Венецианские каникулы (Гарзийо) - страница 91

— Я… я замуж выхожу, – более ли менее справившись с задачей по приостановлению слезного наплыва, выдаю я.

— Я рад, – повторяет на другом конце провода папин голос, – Таня, я бы очень хотел тебя увидеть. Давай встретимся, а? Я приеду, куда ты скажешь.

— Ехать не далеко. Я в Париже живу.

— В Париже? Не может быть! Давно? Почему же ты раньше не позвонила?

— А ты?

Почему ты ни разу за двадцать три года не нашел возможности набрать знакомый номер. Почему? Не надо только травить мне слезные истории про то, что у тебя отсохли руки и отвалилась память. Не поверю.

— Таня, я не знал…

Незнание не освобождает от ответственности. Потому как из-за большинства «не знал» вылезает безразличная рожа «не хотел знать».

— Ты сегодня свободна? Может быть, прямо сегодня и встретимся?

Какой смысл спешить сорваться со старта, когда все соперники уже давно закончили соревнование и получили медали?

— Я свободна.

— Может быть, тогда в районе Мадлен? Через час?

— Хорошо. Давай в «Берти». Это недалеко от Интерконтиненталя. Тихая улица параллельная ул. Скриб.

— Я найду, – я уже собираюсь повесить трубку, когда он тихо добавляет, – Спасибо тебе.

— До встречи.

За что спасибо? Не за что мне благодарить! Если я согласилась с ним встретиться, совсем не факт, что я сразу брошусь в объятия потерянного в детстве папашки. Тоже мне хитрец. Жил себе своей жизнью и в ус не дул. А тут на тебе, на старости лет дочь объявилась. Уже готовая, взрослая. Не надо кружки оплачивать, отбивать у плохой компании, шпынять за курение, переживать, когда долго не возвращается из клуба. Конечно, он обрадовался. Может, еще захочет мне на спину запрыгнуть и ножки свесить. Типа папа старенький уже, нужны деньги, забота, внимание. Фу, какие отвратительные мысли бродят в моей голове. Отцу лет 65 должно сейчас быть, не дряхлый еще старик вроде бы. В общем, поглядим. Пока выводы делать рано.

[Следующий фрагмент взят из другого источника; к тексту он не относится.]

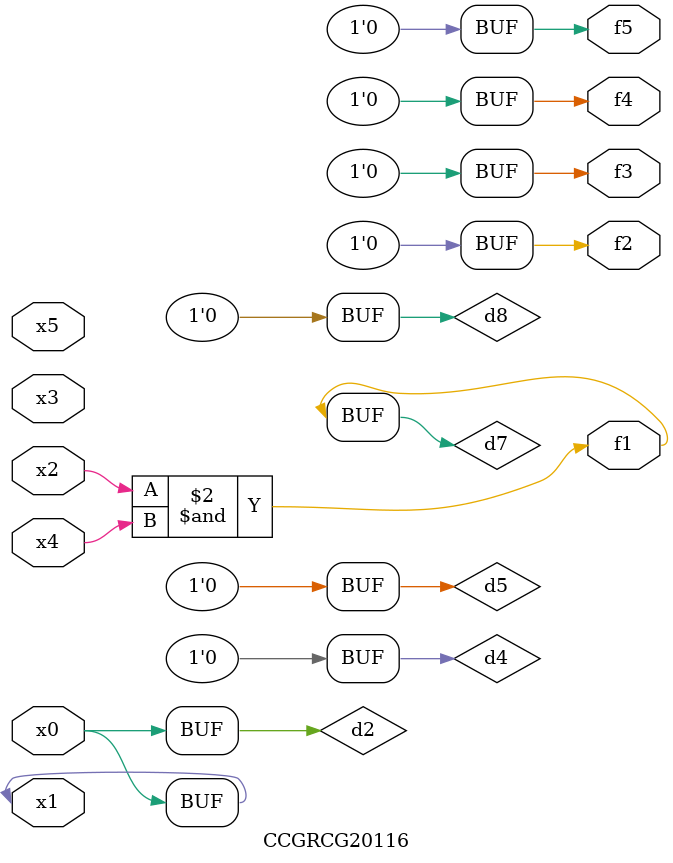
<source format=v>
module CCGRCG20116(
	input x0, x1, x2, x3, x4, x5,
	output f1, f2, f3, f4, f5
);

	wire d1, d2, d3, d4, d5, d6, d7, d8, d9;

	nand (d1, x1);
	buf (d2, x0, x1);
	nand (d3, x2, x4);
	and (d4, d1, d2);
	and (d5, d1, d2);
	nand (d6, d1, d3);
	not (d7, d3);
	xor (d8, d5);
	nor (d9, d5, d6);
	assign f1 = d7;
	assign f2 = d8;
	assign f3 = d8;
	assign f4 = d8;
	assign f5 = d8;
endmodule

</source>
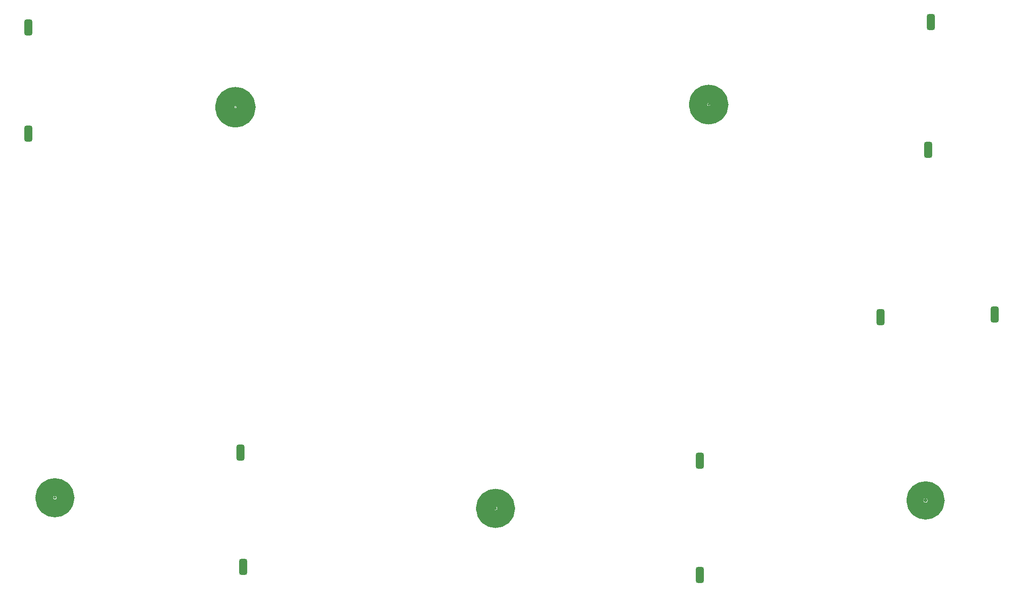
<source format=gts>
%TF.GenerationSoftware,KiCad,Pcbnew,9.0.4*%
%TF.CreationDate,2025-11-17T00:44:37-05:00*%
%TF.ProjectId,new_plasma_pcb,6e65775f-706c-4617-936d-615f7063622e,rev?*%
%TF.SameCoordinates,Original*%
%TF.FileFunction,Soldermask,Top*%
%TF.FilePolarity,Negative*%
%FSLAX46Y46*%
G04 Gerber Fmt 4.6, Leading zero omitted, Abs format (unit mm)*
G04 Created by KiCad (PCBNEW 9.0.4) date 2025-11-17 00:44:37*
%MOMM*%
%LPD*%
G01*
G04 APERTURE LIST*
G04 Aperture macros list*
%AMRoundRect*
0 Rectangle with rounded corners*
0 $1 Rounding radius*
0 $2 $3 $4 $5 $6 $7 $8 $9 X,Y pos of 4 corners*
0 Add a 4 corners polygon primitive as box body*
4,1,4,$2,$3,$4,$5,$6,$7,$8,$9,$2,$3,0*
0 Add four circle primitives for the rounded corners*
1,1,$1+$1,$2,$3*
1,1,$1+$1,$4,$5*
1,1,$1+$1,$6,$7*
1,1,$1+$1,$8,$9*
0 Add four rect primitives between the rounded corners*
20,1,$1+$1,$2,$3,$4,$5,0*
20,1,$1+$1,$4,$5,$6,$7,0*
20,1,$1+$1,$6,$7,$8,$9,0*
20,1,$1+$1,$8,$9,$2,$3,0*%
G04 Aperture macros list end*
%ADD10C,3.600000*%
%ADD11C,3.500000*%
%ADD12C,3.350000*%
%ADD13C,3.400000*%
%ADD14C,3.200000*%
%ADD15C,0.300000*%
%ADD16C,0.500000*%
%ADD17C,0.600000*%
%ADD18RoundRect,0.375000X-0.375000X-1.125000X0.375000X-1.125000X0.375000X1.125000X-0.375000X1.125000X0*%
%ADD19C,0.700000*%
G04 APERTURE END LIST*
D10*
%TO.C,REF\u002A\u002A*%
X100500000Y-61000000D02*
G75*
G02*
X96500000Y-61000000I-2000000J0D01*
G01*
X96500000Y-61000000D02*
G75*
G02*
X100500000Y-61000000I2000000J0D01*
G01*
D11*
X189650000Y-60500000D02*
G75*
G02*
X185650000Y-60500000I-2000000J0D01*
G01*
X185650000Y-60500000D02*
G75*
G02*
X189650000Y-60500000I2000000J0D01*
G01*
D12*
X149500000Y-136500000D02*
G75*
G02*
X145500000Y-136500000I-2000000J0D01*
G01*
X145500000Y-136500000D02*
G75*
G02*
X149500000Y-136500000I2000000J0D01*
G01*
D13*
X66500000Y-134500000D02*
G75*
G02*
X62500000Y-134500000I-2000000J0D01*
G01*
X62500000Y-134500000D02*
G75*
G02*
X66500000Y-134500000I2000000J0D01*
G01*
D14*
X230500000Y-135000000D02*
G75*
G02*
X226500000Y-135000000I-2000000J0D01*
G01*
X226500000Y-135000000D02*
G75*
G02*
X230500000Y-135000000I2000000J0D01*
G01*
%TD*%
D15*
%TO.C,REF\u002A\u002A*%
X98500000Y-61000000D03*
%TD*%
D16*
%TO.C,REF\u002A\u002A*%
X187650000Y-60500000D03*
%TD*%
D17*
%TO.C,REF\u002A\u002A*%
X147500000Y-136500000D03*
%TD*%
D18*
%TO.C,GND*%
X241500000Y-100000000D03*
%TD*%
%TO.C,GND*%
X229000000Y-69000000D03*
%TD*%
D16*
%TO.C,REF\u002A\u002A*%
X64500000Y-134500000D03*
%TD*%
D18*
%TO.C,V+*%
X99500000Y-126000000D03*
%TD*%
%TO.C,V+*%
X229500000Y-45000000D03*
%TD*%
%TO.C,V+*%
X220000000Y-100500000D03*
%TD*%
%TO.C,V+*%
X59500000Y-46000000D03*
%TD*%
%TO.C,GND*%
X186000000Y-149000000D03*
%TD*%
%TO.C,GND*%
X59500000Y-66000000D03*
%TD*%
D19*
%TO.C,REF\u002A\u002A*%
X228500000Y-135000000D03*
%TD*%
D18*
%TO.C,V+*%
X186000000Y-127500000D03*
%TD*%
%TO.C,GND*%
X100000000Y-147500000D03*
%TD*%
M02*

</source>
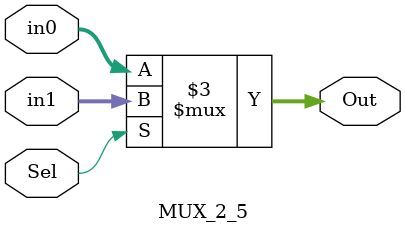
<source format=v>
module MUX_2_32(in0,in1,Sel,Out);

input [31:0] in0,in1;
input Sel;
output reg[31:0] Out;

always@(in0,in1,Sel)
case (Sel)
	0: Out<=in0;
	default: Out<=in1;
endcase

endmodule

module MUX_2_5(in0,in1,Sel,Out);

input [4:0] in0,in1;
input Sel;
output reg[4:0] Out;

always@(in0,in1,Sel)
case (Sel)
	0: Out<=in0;
	default: Out<=in1;
endcase

endmodule

</source>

Я поспешно крашусь и одеваюсь в добротное, но не броское. Мама бы подобную инициативу не одобрила. Даже не представляю, как, не вызвав у родительницы инфаркта, я смогу правдиво доложить о встрече с покалечившим нам жизнь фантомом. Трепетное существо, чудом откачанное врачами, исходит мелкой дрожью. Как я его узнаю? Я ведь совсем, совсем его не помню. Даже молодого. А тут столько лет прошло. Глупая идея. Не надо было ворошить дремлющее прошлое. Итак, бульвар Капуцинов. Еще немного, еще чуть-чуть. Белые стулья, серые навесы. А вот и разворошенное прошлое! Я узнаю его моментально. Он поднимается мне на встречу с робкой улыбкой на высохших губах. Время его не пощадило и, вменив, должно быть, ему в вину подлый побег из семейного очага, отомстило морщинами и обнажившимся темечком. Вся его фигурка в широком не по размеру сером пиджаке, внушает острое чувство жалости. Его туловище как-то все перекосилось на левый бок, будто отец подобно капитану Флинту долгие годы носил на себе попугая, и тот отсидел ему плечо. Обиду снова вытесняют вероломные слезы. Он обнимает меня, прижимает к себе и целует в щеку настоящим русским поцелуем.